Extract from the material the lines starting at the one containing "[20, 142, 41, 204] [56, 99, 96, 124]" and ending at the one containing "[439, 307, 457, 311] [431, 307, 465, 340]", both included, and reproduce them word for word.

*** Opening Supplied records ***

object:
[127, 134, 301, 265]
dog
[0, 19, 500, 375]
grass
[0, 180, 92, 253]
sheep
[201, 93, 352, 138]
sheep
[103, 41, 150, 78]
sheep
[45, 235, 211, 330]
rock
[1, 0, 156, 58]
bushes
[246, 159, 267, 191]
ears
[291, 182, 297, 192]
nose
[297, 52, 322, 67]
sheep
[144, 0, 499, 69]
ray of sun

*** Closing Supplied records ***
*** Opening Supplied records ***

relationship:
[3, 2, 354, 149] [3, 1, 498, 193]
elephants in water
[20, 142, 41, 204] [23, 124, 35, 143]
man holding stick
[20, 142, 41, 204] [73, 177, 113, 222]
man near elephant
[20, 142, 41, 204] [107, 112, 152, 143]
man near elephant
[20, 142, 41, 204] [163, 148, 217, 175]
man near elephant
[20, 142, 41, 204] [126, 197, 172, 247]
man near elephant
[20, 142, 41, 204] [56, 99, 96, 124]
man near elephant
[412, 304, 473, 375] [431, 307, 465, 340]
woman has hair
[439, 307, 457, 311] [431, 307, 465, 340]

*** Closing Supplied records ***

(Answer below)
[20, 142, 41, 204] [56, 99, 96, 124]
man near elephant
[412, 304, 473, 375] [431, 307, 465, 340]
woman has hair
[439, 307, 457, 311] [431, 307, 465, 340]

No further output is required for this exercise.